◆ WORK REQUIRED
The word "wrist" marks the lines to find; copy every such line from the data below.

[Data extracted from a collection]
=== Begin Enclosure ===

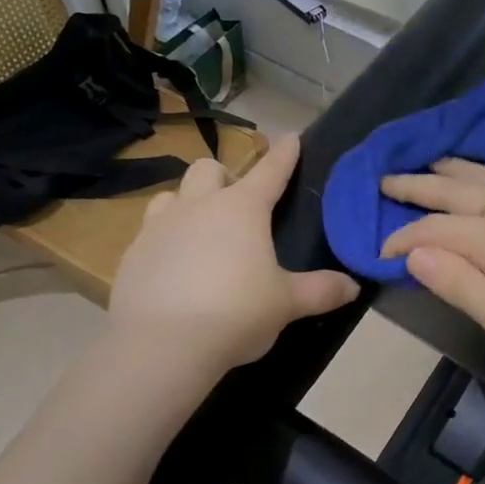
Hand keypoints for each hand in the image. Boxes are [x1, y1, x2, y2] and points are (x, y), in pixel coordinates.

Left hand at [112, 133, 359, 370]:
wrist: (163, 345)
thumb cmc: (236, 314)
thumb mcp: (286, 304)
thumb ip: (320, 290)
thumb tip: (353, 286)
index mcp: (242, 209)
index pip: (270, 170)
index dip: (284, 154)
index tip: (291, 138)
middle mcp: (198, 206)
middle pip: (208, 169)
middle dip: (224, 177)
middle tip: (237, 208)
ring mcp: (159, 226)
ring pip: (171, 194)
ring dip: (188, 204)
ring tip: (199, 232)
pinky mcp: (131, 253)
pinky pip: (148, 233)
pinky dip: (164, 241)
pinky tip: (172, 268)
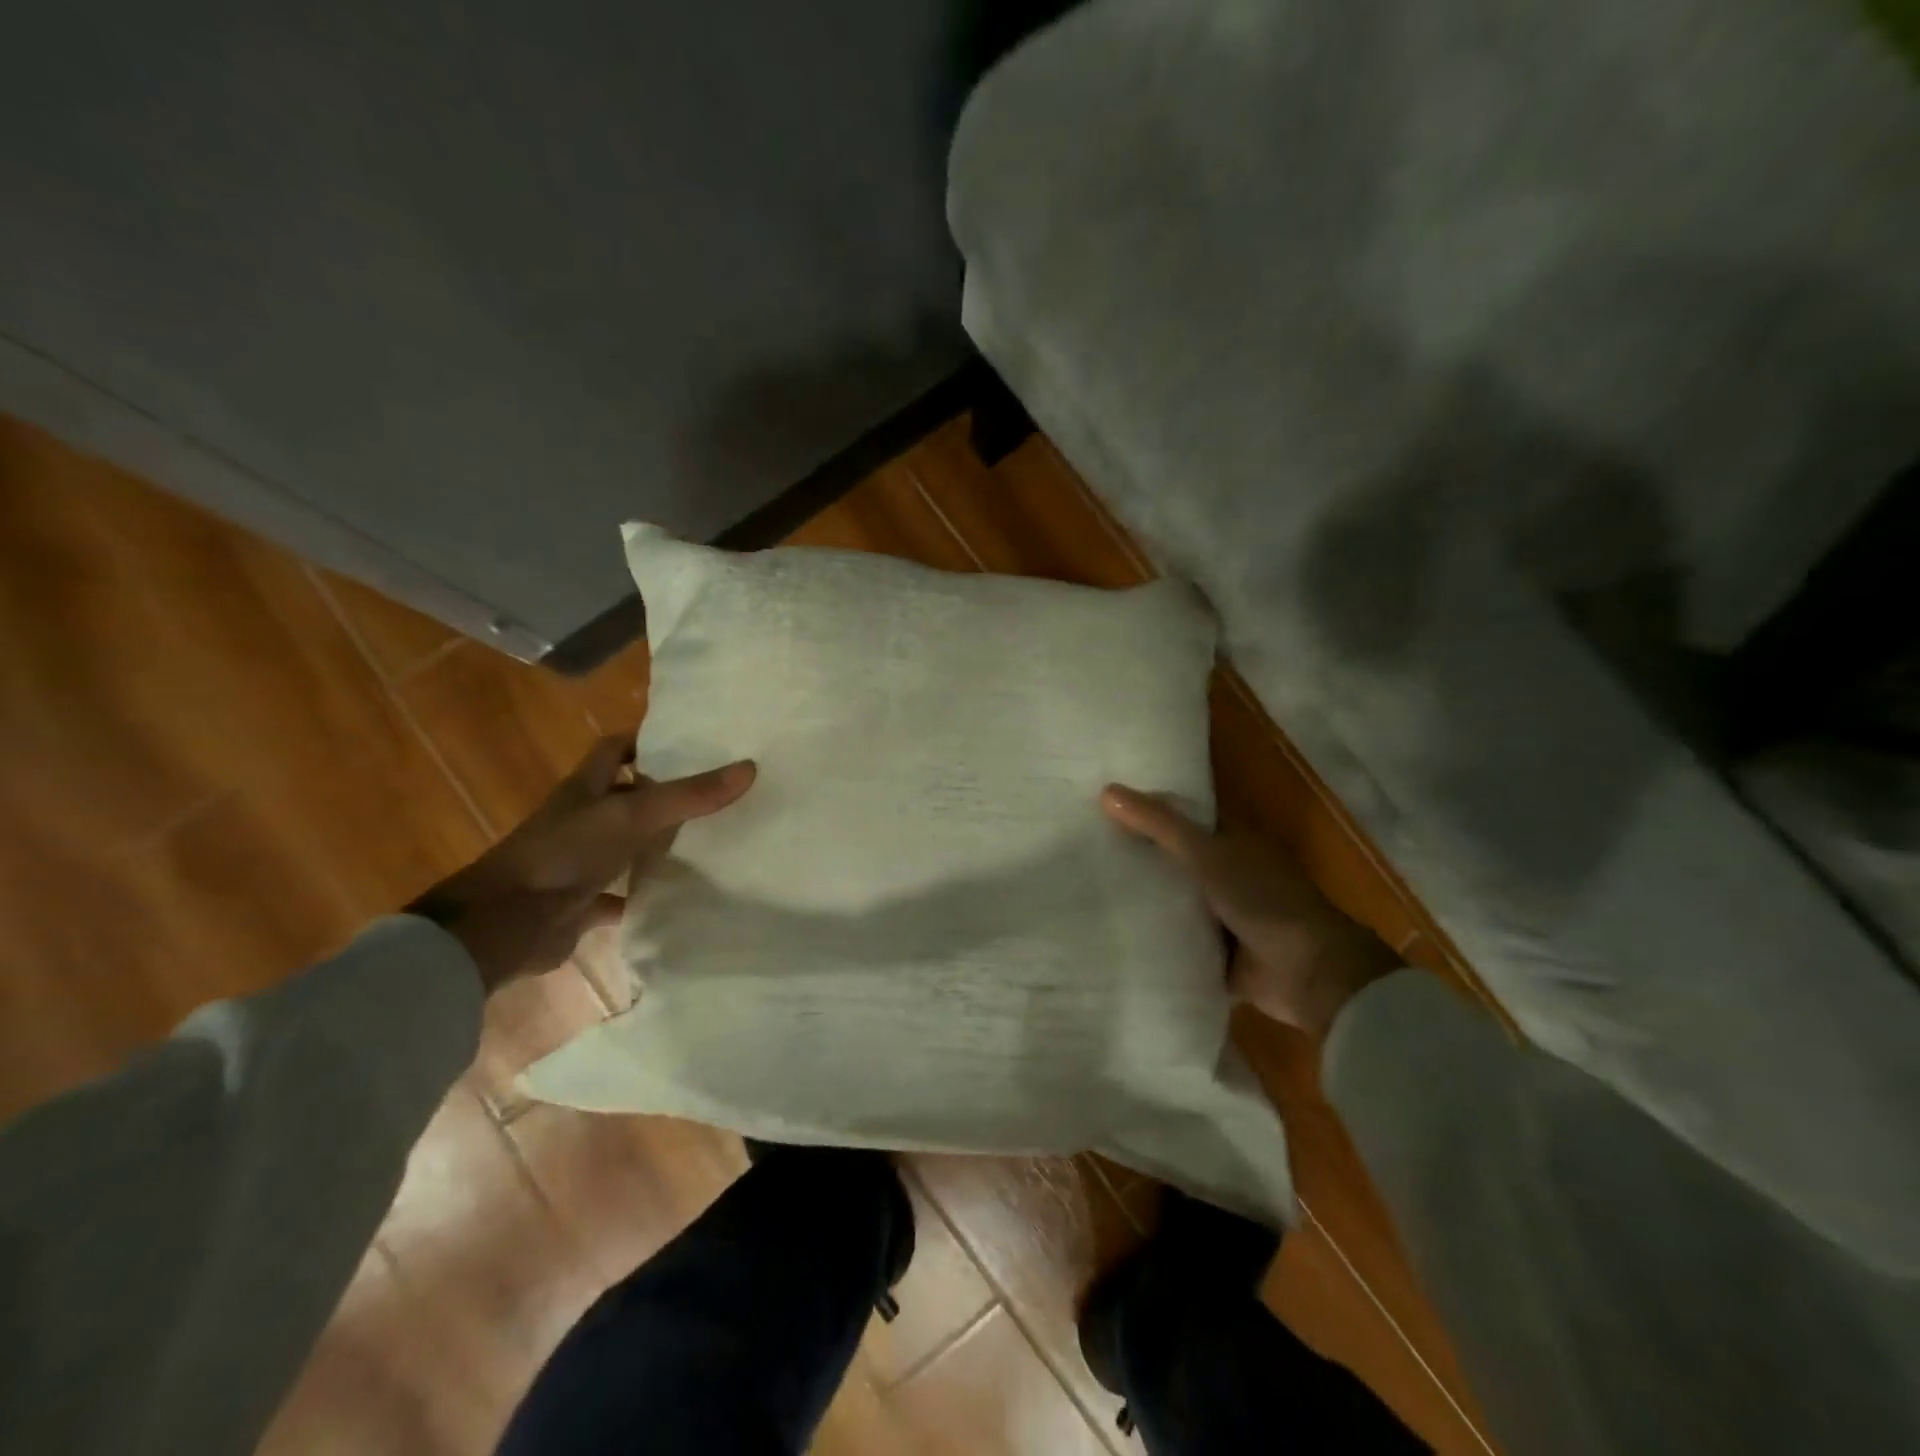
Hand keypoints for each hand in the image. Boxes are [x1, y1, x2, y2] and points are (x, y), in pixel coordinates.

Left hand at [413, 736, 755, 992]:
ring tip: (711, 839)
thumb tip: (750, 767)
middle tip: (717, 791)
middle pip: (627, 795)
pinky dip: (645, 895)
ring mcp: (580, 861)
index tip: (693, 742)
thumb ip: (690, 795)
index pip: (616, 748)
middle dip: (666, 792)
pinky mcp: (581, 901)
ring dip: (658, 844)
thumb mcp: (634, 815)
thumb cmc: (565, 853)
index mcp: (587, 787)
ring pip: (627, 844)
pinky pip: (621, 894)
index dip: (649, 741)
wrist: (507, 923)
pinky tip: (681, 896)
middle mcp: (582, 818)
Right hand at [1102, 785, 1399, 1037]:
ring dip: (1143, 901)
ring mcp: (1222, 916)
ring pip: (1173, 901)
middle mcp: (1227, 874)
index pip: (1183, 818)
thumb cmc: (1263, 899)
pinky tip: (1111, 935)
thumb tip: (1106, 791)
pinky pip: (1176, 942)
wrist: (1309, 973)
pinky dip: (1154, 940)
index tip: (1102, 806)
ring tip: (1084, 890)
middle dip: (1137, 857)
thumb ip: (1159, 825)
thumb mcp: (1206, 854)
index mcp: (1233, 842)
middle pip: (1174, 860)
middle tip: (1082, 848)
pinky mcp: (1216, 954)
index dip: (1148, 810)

=== End Enclosure ===
=== Begin Enclosure ===

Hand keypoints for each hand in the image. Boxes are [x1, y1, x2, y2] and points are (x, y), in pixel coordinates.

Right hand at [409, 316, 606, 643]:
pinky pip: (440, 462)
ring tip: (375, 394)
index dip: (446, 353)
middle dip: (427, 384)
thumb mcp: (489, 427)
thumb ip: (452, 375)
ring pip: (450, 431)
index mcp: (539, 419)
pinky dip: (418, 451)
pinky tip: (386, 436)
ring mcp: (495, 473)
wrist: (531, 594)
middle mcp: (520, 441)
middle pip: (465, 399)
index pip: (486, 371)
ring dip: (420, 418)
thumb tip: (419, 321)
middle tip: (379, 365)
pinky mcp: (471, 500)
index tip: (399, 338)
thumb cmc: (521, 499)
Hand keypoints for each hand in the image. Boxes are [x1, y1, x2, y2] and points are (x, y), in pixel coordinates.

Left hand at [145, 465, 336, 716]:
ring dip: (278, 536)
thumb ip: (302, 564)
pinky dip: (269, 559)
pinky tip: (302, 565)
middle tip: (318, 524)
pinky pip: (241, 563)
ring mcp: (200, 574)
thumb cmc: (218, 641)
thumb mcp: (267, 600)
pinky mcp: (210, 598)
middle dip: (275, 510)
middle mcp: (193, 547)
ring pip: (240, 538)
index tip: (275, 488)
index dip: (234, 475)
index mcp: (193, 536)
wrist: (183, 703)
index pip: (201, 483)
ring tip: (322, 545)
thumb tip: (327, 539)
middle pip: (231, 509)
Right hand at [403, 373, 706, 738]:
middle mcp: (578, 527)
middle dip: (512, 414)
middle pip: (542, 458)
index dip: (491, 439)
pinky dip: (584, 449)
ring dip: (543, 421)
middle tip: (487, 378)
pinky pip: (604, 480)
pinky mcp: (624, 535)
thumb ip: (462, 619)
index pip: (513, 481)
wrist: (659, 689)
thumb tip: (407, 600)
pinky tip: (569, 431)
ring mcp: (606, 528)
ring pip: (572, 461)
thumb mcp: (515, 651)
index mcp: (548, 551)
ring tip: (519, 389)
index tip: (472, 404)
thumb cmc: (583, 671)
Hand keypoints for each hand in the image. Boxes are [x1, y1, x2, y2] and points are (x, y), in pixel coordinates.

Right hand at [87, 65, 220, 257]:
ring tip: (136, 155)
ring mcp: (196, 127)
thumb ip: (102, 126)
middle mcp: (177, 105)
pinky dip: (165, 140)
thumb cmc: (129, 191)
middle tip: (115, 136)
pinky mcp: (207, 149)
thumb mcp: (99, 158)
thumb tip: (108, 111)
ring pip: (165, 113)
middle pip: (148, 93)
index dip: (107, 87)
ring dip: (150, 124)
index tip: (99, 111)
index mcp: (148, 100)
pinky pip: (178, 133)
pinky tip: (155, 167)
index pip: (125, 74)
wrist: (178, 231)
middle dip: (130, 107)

=== End Enclosure ===

◆ SOLUTION FOR THIS PROBLEM
wrist: (163, 345)
wrist: (507, 923)
wrist: (1309, 973)
wrist: (531, 594)
wrist: (183, 703)
wrist: (659, 689)
wrist: (178, 231)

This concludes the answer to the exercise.